People who don’t read science fiction, but who have at least given it a fair shot, often say they’ve found it inhuman, elitist, and escapist. Since its characters, they say, are both conventionalized and extraordinary, all geniuses, space heroes, superhackers, androgynous aliens, it evades what ordinary people really have to deal with in life, and so fails an essential function of fiction. However remote Jane Austen’s England is, the people in it are immediately relevant and revelatory—reading about them we learn about ourselves. Has science fiction anything to offer but escape from ourselves?
The cardboard-character syndrome was largely true of early science fiction, but for decades writers have been using the form to explore character and human relationships. I’m one of them. An imagined setting may be the most appropriate in which to work out certain traits and destinies. But it’s also true that a great deal of contemporary fiction isn’t a fiction of character. This end of the century isn’t an age of individuality as the Elizabethan and the Victorian ages were. Our stories, realistic or otherwise, with their unreliable narrators, dissolving points of view, multiple perceptions and perspectives, often don’t have depth of character as their central value. Science fiction, with its tremendous freedom of metaphor, has sent many writers far ahead in this exploration beyond the confines of individuality—Sherpas on the slopes of the postmodern.

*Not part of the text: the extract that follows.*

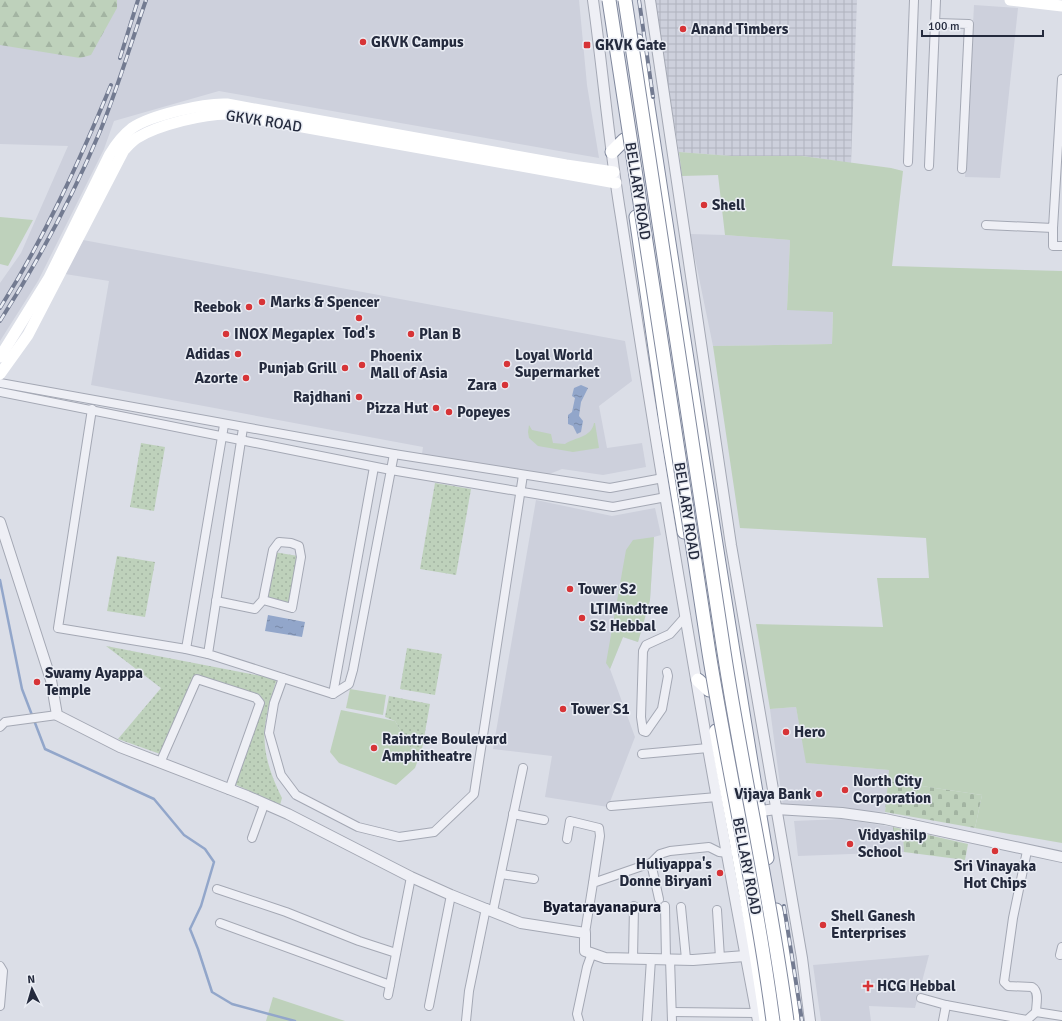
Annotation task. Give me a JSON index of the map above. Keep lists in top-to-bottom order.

As for elitism, the problem may be scientism: technological edge mistaken for moral superiority. The imperialism of high technocracy equals the old racist imperialism in its arrogance; to the technophile, people who aren’t in the know/in the net, who don’t have the right artifacts, don’t count. They’re proles, masses, faceless nonentities. Whether it’s fiction or history, the story isn’t about them. The story’s about the kids with the really neat, really expensive toys. So “people” comes to be operationally defined as those who have access to an extremely elaborate fast-growth industrial technology. And “technology” itself is restricted to that type. I have heard a man say perfectly seriously that the Native Americans before the Conquest had no technology. As we know, kiln-fired pottery is a naturally occurring substance, baskets ripen in the summer, and Machu Picchu just grew there.
Limiting humanity to the producer-consumers of a complex industrial growth technology is a really weird idea, on a par with defining humanity as Greeks, or Chinese, or the upper-middle-class British. It leaves out a little too much.
All fiction, however, has to leave out most people. A fiction interested in complex technology may legitimately leave out the (shall we say) differently technologized, as a fiction about suburban adulteries may ignore the city poor, and a fiction centered on the male psyche may omit women. Such omission may, however, be read as a statement that advantage is superiority, or that the white middle class is the whole society, or that only men are worth writing about. Moral and political statements by omission are legitimated by the consciousness of making them, insofar as the writer’s culture permits that consciousness. It comes down to a matter of taking responsibility. A denial of authorial responsibility, a willed unconsciousness, is elitist, and it does impoverish much of our fiction in every genre, including realism.